** Information provided follows **

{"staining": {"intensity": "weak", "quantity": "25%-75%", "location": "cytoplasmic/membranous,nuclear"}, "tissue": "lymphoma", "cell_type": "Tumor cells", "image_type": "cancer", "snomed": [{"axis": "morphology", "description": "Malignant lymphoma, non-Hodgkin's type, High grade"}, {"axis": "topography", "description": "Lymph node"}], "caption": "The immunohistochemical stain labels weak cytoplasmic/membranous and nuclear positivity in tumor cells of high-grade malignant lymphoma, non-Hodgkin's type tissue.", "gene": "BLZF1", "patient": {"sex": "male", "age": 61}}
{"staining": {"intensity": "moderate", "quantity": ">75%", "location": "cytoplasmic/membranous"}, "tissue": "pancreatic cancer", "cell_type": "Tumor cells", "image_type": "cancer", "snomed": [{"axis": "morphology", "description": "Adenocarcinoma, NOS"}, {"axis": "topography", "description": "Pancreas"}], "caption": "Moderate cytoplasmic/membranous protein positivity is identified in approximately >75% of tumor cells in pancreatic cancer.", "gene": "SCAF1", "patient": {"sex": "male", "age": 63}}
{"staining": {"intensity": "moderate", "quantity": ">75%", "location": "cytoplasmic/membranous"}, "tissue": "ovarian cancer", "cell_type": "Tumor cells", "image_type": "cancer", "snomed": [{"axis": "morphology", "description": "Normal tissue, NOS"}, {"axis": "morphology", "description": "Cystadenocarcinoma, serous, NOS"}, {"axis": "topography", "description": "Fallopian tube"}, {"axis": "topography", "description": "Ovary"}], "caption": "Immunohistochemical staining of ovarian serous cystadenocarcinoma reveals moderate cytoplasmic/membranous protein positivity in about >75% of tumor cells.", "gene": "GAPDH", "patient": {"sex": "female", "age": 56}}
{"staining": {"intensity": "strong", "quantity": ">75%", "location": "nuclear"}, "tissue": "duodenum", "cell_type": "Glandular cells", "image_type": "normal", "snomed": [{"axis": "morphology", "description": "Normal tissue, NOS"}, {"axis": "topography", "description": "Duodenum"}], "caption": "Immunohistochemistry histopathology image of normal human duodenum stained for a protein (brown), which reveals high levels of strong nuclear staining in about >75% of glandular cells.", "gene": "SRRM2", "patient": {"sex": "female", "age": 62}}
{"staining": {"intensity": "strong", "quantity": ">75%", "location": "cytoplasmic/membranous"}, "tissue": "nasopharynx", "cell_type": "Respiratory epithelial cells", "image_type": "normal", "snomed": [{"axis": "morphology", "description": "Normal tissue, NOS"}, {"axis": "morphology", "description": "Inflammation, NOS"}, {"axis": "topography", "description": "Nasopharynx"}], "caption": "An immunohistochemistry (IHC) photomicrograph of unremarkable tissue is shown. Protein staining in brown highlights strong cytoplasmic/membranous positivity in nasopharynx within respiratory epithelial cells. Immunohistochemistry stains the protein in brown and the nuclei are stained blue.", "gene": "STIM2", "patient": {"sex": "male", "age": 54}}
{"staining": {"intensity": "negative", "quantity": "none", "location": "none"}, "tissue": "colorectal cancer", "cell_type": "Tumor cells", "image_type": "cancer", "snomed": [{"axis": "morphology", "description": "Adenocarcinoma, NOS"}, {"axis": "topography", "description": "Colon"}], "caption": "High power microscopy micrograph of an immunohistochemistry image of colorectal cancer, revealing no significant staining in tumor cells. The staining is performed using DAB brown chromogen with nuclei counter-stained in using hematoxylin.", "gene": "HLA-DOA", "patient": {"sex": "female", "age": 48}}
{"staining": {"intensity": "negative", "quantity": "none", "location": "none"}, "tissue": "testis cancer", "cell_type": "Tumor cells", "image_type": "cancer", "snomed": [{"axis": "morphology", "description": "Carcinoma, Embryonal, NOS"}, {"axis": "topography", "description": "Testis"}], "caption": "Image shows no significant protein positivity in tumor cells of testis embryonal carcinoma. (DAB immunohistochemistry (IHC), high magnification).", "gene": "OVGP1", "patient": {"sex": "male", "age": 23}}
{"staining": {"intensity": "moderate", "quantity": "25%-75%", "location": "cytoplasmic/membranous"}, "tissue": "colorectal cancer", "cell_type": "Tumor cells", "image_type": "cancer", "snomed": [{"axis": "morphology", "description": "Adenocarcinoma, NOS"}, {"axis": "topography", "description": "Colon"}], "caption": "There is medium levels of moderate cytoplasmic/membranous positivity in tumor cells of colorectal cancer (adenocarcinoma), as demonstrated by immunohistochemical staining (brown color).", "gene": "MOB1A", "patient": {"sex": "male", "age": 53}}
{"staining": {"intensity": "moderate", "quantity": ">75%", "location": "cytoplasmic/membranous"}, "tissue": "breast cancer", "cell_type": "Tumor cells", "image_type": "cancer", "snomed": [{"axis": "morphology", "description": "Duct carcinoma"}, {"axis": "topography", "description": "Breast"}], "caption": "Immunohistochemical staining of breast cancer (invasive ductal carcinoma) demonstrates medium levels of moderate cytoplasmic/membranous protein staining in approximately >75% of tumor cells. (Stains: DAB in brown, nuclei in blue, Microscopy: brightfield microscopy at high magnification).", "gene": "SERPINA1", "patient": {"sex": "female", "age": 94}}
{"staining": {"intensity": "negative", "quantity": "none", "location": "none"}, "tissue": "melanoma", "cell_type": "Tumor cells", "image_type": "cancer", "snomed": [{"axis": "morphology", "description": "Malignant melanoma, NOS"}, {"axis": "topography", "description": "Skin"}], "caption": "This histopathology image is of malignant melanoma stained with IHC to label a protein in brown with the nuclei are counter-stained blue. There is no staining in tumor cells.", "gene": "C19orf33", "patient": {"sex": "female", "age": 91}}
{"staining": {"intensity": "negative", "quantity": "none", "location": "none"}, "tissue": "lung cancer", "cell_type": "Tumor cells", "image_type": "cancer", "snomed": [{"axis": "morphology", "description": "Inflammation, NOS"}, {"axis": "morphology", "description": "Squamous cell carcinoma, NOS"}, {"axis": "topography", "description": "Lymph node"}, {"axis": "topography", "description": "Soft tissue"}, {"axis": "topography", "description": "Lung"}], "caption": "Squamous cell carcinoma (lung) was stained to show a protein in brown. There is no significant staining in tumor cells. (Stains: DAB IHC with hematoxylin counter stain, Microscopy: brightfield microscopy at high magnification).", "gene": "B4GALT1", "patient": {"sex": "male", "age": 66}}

** End of Information provided **

Task instructions -
Read through the data and copy every line where "about" shows up.

Answer box -
{"staining": {"intensity": "moderate", "quantity": ">75%", "location": "cytoplasmic/membranous"}, "tissue": "ovarian cancer", "cell_type": "Tumor cells", "image_type": "cancer", "snomed": [{"axis": "morphology", "description": "Normal tissue, NOS"}, {"axis": "morphology", "description": "Cystadenocarcinoma, serous, NOS"}, {"axis": "topography", "description": "Fallopian tube"}, {"axis": "topography", "description": "Ovary"}], "caption": "Immunohistochemical staining of ovarian serous cystadenocarcinoma reveals moderate cytoplasmic/membranous protein positivity in about >75% of tumor cells.", "gene": "GAPDH", "patient": {"sex": "female", "age": 56}}
{"staining": {"intensity": "strong", "quantity": ">75%", "location": "nuclear"}, "tissue": "duodenum", "cell_type": "Glandular cells", "image_type": "normal", "snomed": [{"axis": "morphology", "description": "Normal tissue, NOS"}, {"axis": "topography", "description": "Duodenum"}], "caption": "Immunohistochemistry histopathology image of normal human duodenum stained for a protein (brown), which reveals high levels of strong nuclear staining in about >75% of glandular cells.", "gene": "SRRM2", "patient": {"sex": "female", "age": 62}}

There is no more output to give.